Il procuratore Zuccaro, commentando l’inchiesta, ha parlato di un “sistema perverso di sottrazione all'erario di somme di denaro ingenti in maniera sistematica". Per l’accusa, Antonio Pogliese e il suo studio avrebbero creato progetti di riorganizzazione aziendali fittizi e si sarebbero fatti intermediari per presentare documenti fiscali all’erario tramite prestanome che diventavano liquidatori di società prima che queste ultime venissero liquidate. L’imprenditore catanese è accusato di non aver presentato al tribunale i libri contabili delle società che seguiva per dar corso alle procedure concorsuali.

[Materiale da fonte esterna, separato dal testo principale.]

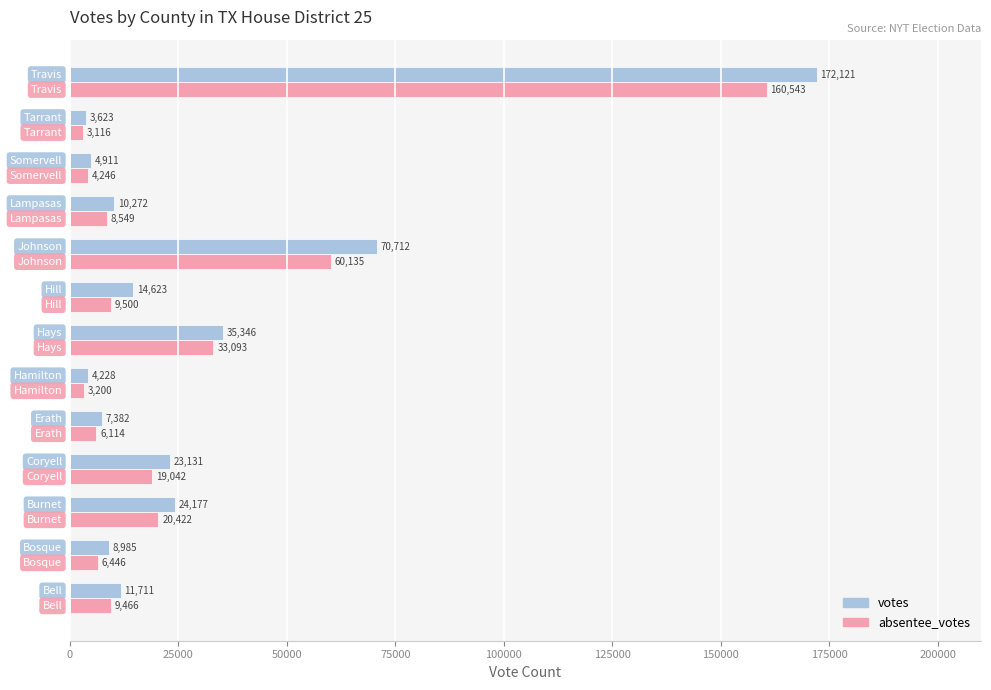

Rank the series by their average value, from highest to lowest.

votes, absentee_votes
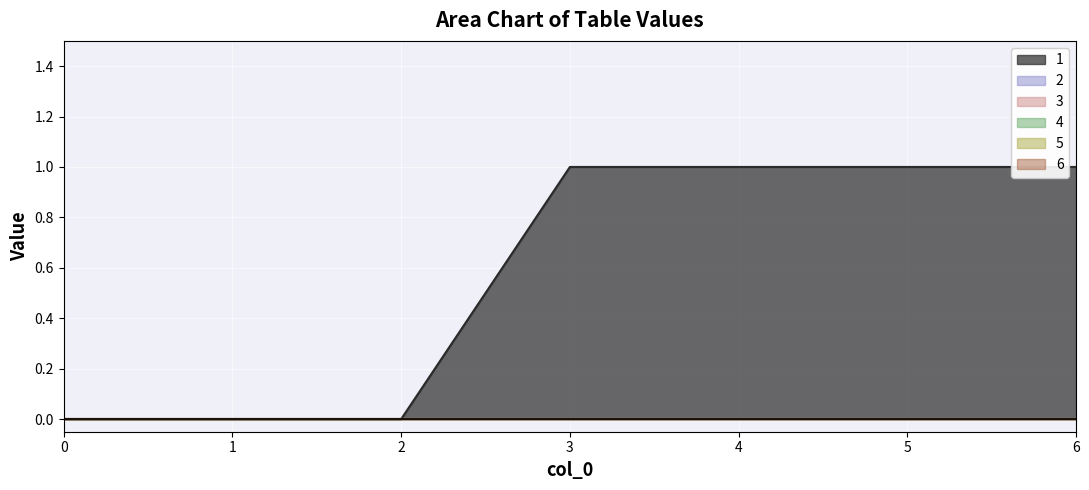

Reading left to right, extract all data points from this chart.

1: 0=0	1=0	2=0	3=1	4=1	5=1	6=1
2: 0=0	1=0	2=0	3=0	4=0	5=0	6=0
3: 0=0	1=0	2=0	3=0	4=0	5=0	6=0
4: 0=0	1=0	2=0	3=0	4=0	5=0	6=0
5: 0=0	1=0	2=0	3=0	4=0	5=0	6=0
6: 0=0	1=0	2=0	3=0	4=0	5=0	6=0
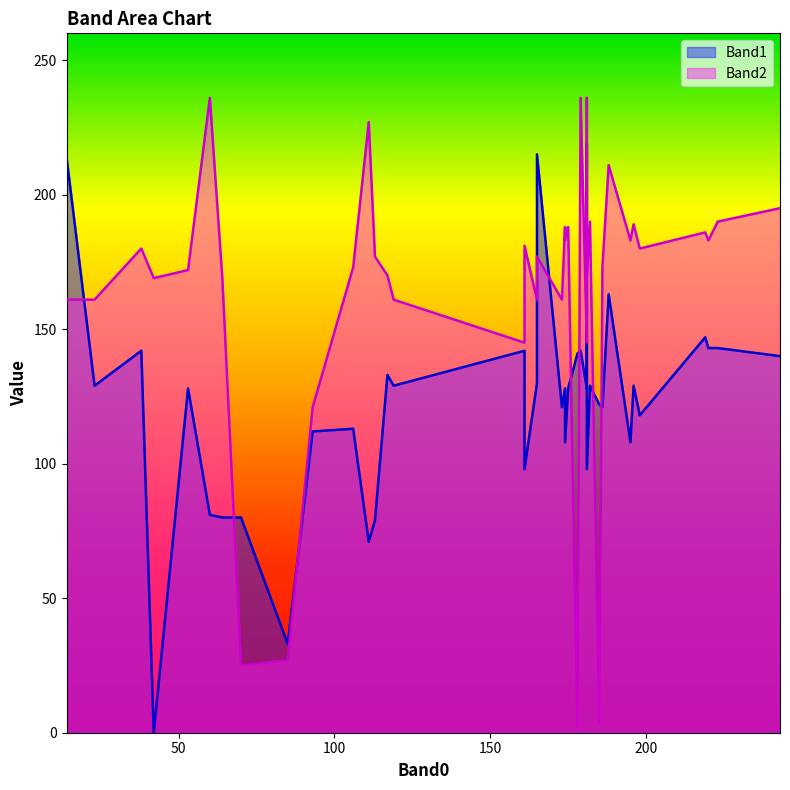

How many positive values does the Band1 series have?

39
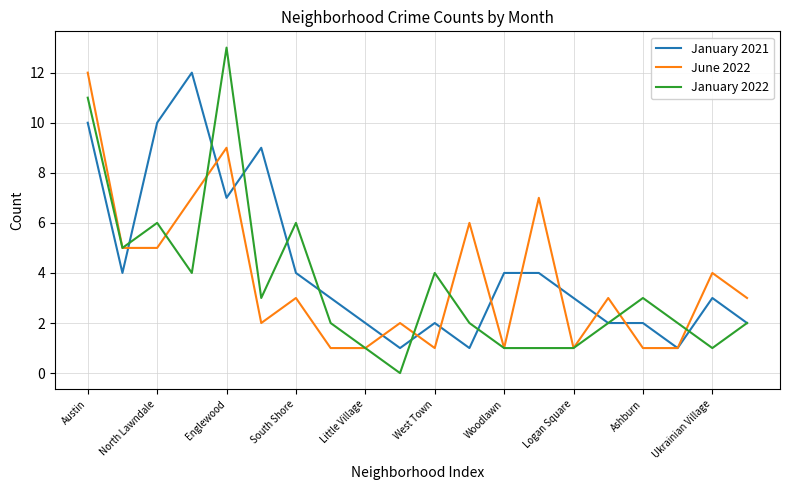

How many lines are shown in the chart?

3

Il suo lavoro consisteva invece nel dare inizio alla liquidazione delle società che venivano svuotate degli assetti positivi, mandati ad altre società che a loro volta si ripartivano poi gli utili con gli stessi amministratori che le avevano gestite. L’indagine delle fiamme gialle era partita nel 2011 a seguito di un elenco di Riscossione Sicilia che riportava numerosi contribuenti che risultavano essere evasori di grandi somme di denaro.
Commentando la vicenda, il procuratore Zuccaro ha affermato che “uno sviluppo economico ed un ritorno alla legalità in questa città deve passare necessariamente da una riconversione etica di quelle che sono le persone che hanno posizioni nella società tra le più importanti. Spetta a loro cercare di modificare i loro comportamenti illeciti". Carmelo Zuccaro ha poi aggiunto: "E' evidente che se non c'è questa riconversione, uno sviluppo di Catania non potrà mai ripartire nel mondo in cui tutti noi auspichiamo".
Il disappunto di Zuccaro si è espresso soprattutto rispetto allo studio Pogliese: “da parte di uno degli studi più importanti di Catania - ha detto - si è posta in essere una attività sistematica volta a favorire delle società che nel mercato agivano in maniera predatoria e truffaldina, non corrispondendo all'erario ciò che era dovuto".
"Chi gestisce in maniera illecita determinate attività - ha aggiunto - ha oggi ragione di temere che l'autorità giudiziaria e gli investigatori non lascino impunite quelle che sono attività di una gravita immensa per il danno sociale che arrecano” ha terminato Zuccaro.

Lo studio Pogliese e le società indebitate con l’Erario avrebbero evaso il pagamento di imposte per oltre 220 milioni di euro grazie alla fitta rete di imprenditori e liquidatori prestanome.
Nell’ordinanza cautelare del Gip Santino Mirabella si sottolinea che “i reati commessi sono gravi, eccezionalmente dannosi economicamente per la collettività e posti in essere in maniera impudente e spregiudicata". Secondo Mirabella, il padre del sindaco di Catania sarebbe “il promotore e organizzatore dell'associazione per delinquere e dominus dei singoli reati“.